FOUR MONTHS later, and in the absence of this appointment. Corporation officials themselves began to negotiate behind closed doors with tenant spokesmen last month. The basis of these negotiations was a tenant proposal for tenant-owned and managed low cost housing. Under this plan. Harvard would lease the tenants' association a ten-acre site at the rate of 81 per year for the development of a 400-unit low and moderate income housing project. The University would help to procure federal funding for the low-income portion of the project and a guarantee of mortgage under federal housing law, by which the cost of the project would gradually be paid back from tenant rents.

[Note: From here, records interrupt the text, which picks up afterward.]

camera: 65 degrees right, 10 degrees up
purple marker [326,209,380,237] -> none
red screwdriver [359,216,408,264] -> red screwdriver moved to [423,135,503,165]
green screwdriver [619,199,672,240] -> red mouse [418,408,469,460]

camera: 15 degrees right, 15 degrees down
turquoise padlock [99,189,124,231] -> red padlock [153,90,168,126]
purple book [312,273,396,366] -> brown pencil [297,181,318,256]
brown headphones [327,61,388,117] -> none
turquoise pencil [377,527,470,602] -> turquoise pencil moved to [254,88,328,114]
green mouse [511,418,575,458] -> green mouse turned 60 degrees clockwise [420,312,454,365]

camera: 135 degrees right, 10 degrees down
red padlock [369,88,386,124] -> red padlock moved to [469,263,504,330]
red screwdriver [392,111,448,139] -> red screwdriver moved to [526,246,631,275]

In addition, Harvard would agree to allow much of the area surrounding the project to remain a residential community with accompanying commercial and educational facilities.

Much of this proposal, if approved, would not seriously conflict with the expressed desire of the University and other institutions' to proceed with further medical construction in Roxbury. In fact, the portions of the proposal which involve federal subsidies point to a situation in which Harvard would be minimally obliged and inconvenienced in the construction of low-cost relocation housing. But the proposal that Harvard set aside several acres of land adjoining the Medical School for residential purposes is likely to have met with reticence on the part of Corporation officials engaged in negotiations with tenants. Although these officials have declined comment on the progress of these negotiations, it is conceivable that they view the "land use" portion of the proposal as highly inimical to their own institutional goals and may be extremely reluctant to approve it.

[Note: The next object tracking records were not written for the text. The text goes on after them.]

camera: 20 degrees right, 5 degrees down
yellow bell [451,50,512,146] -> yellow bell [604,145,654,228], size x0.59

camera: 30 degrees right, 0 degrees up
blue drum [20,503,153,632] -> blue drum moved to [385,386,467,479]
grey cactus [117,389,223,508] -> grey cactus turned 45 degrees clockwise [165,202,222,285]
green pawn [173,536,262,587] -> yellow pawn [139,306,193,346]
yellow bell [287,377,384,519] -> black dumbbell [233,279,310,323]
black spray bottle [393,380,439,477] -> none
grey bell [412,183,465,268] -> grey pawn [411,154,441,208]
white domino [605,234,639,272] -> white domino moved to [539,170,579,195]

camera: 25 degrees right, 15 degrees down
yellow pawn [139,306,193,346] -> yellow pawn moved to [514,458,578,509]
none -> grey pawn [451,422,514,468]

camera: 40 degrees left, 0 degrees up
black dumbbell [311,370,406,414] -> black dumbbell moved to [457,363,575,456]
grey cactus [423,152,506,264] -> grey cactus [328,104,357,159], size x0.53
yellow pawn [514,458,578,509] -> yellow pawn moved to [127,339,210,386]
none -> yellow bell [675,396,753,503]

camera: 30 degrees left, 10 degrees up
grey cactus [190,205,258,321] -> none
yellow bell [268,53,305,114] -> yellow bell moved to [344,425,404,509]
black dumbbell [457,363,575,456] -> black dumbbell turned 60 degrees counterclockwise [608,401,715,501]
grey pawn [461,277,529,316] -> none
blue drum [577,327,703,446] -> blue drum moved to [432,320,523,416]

Further, it continues to appear uncertain that the medical institution for which these homes were originally scheduled to be torn down-the Affiliated Hospitals Center (AHC)-will succeed in bettering the deficiencies in local medical care that now plague the Roxbury area. Several months ago, the governing board of the AHC announced that a 46 per cent cutback would be made in its outpatient ambulatory care budget. With this cutback, medical authorities contend, the capacity of community health care in the new hospital is presently reduced to the already inadequate level of care which existing area institutions now maintain. AHC spokesmen have alleged for several months that new medical techniques are being developed to make more meaningful the presently contemplated allocations for community care. But the AHC still has not come forward with new community care proposals, and the implementation of such proposals continues to remain a matter of theory.

Tenant relocation in the medical area is still highly uncertain, and the construction of medical institutions in place of destroyed homes has far from demonstrated itself to be a just and worthwhile social venture. In their struggle for relocation housing and improved medical care, Harvard's tenants in Roxbury may find it extremely difficult to achieve their goals by negotiating with Corporation officials behind closed doors.